As the comment goes viral on Twitter, and as Sara and Alex set aside their visceral mutual dislike to persuade the candidate to deliver his speech as written, Williams backfills his three portraits with enough plausible psychology to make the improbable reversal of Act 2 strangely credible. That’s when Charlie’s seemingly reckless decision to ignore their advice by again publicly airing his conscience results in his historic landslide re-election.
Now as Charlie again prepares to deliver a speech — this time his election-night victory address — the challenge becomes convincing him to hold firm in his public conversion to national gun-control prophet, which the ambitious Alex sees as his ticket to a White House bid.
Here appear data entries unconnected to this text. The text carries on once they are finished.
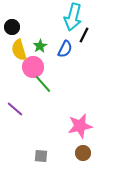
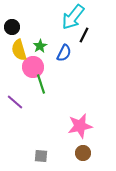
cyan arrow: rotated 24 degrees clockwise
blue semicircle: moved 1 px left, 4 px down
green line: moved 2 px left; rotated 24 degrees clockwise
purple line: moved 7 px up
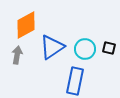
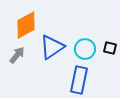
black square: moved 1 px right
gray arrow: rotated 30 degrees clockwise
blue rectangle: moved 4 px right, 1 px up
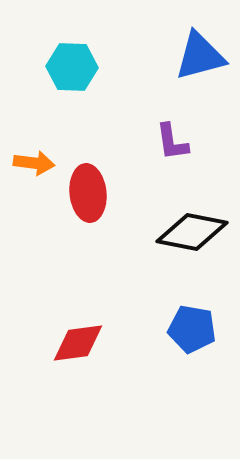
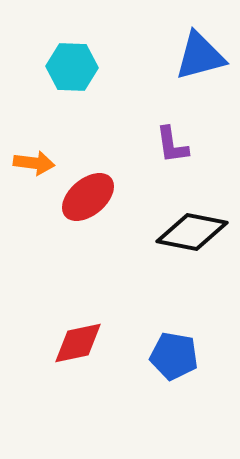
purple L-shape: moved 3 px down
red ellipse: moved 4 px down; rotated 56 degrees clockwise
blue pentagon: moved 18 px left, 27 px down
red diamond: rotated 4 degrees counterclockwise
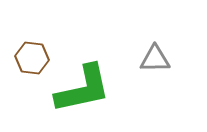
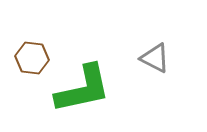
gray triangle: moved 1 px up; rotated 28 degrees clockwise
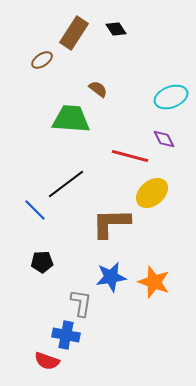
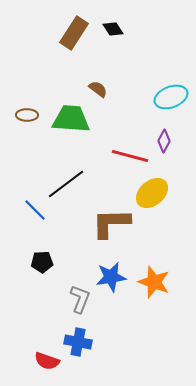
black diamond: moved 3 px left
brown ellipse: moved 15 px left, 55 px down; rotated 35 degrees clockwise
purple diamond: moved 2 px down; rotated 55 degrees clockwise
gray L-shape: moved 1 px left, 4 px up; rotated 12 degrees clockwise
blue cross: moved 12 px right, 7 px down
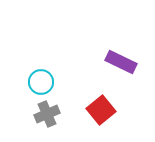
That primes the play’s melodramatic bombshell of an irresolution as Williams cleverly suggests that the ultimate political will for reform is in the hands of the voters.
It’s the kind of salutary, election-year message that manages to avoid the sentimental pitfalls of such ripped-from-the-headlines material thanks mostly to a superb ensemble that ably sells Williams’ sometimes outlandish plot contrivances. (Church & State will run in repertory with a second election-themed play, Aurin Squire’s Obama-ology.) But de Santos’ clear-eyed staging also comes with the shrewd disclaimer of Nicholas Santiago’s sleek projections — namely a preshow montage of C-SPAN Senate video that serves as a chastening reminder of just how much wishful thinking a real-life Charlie Whitmore actually is.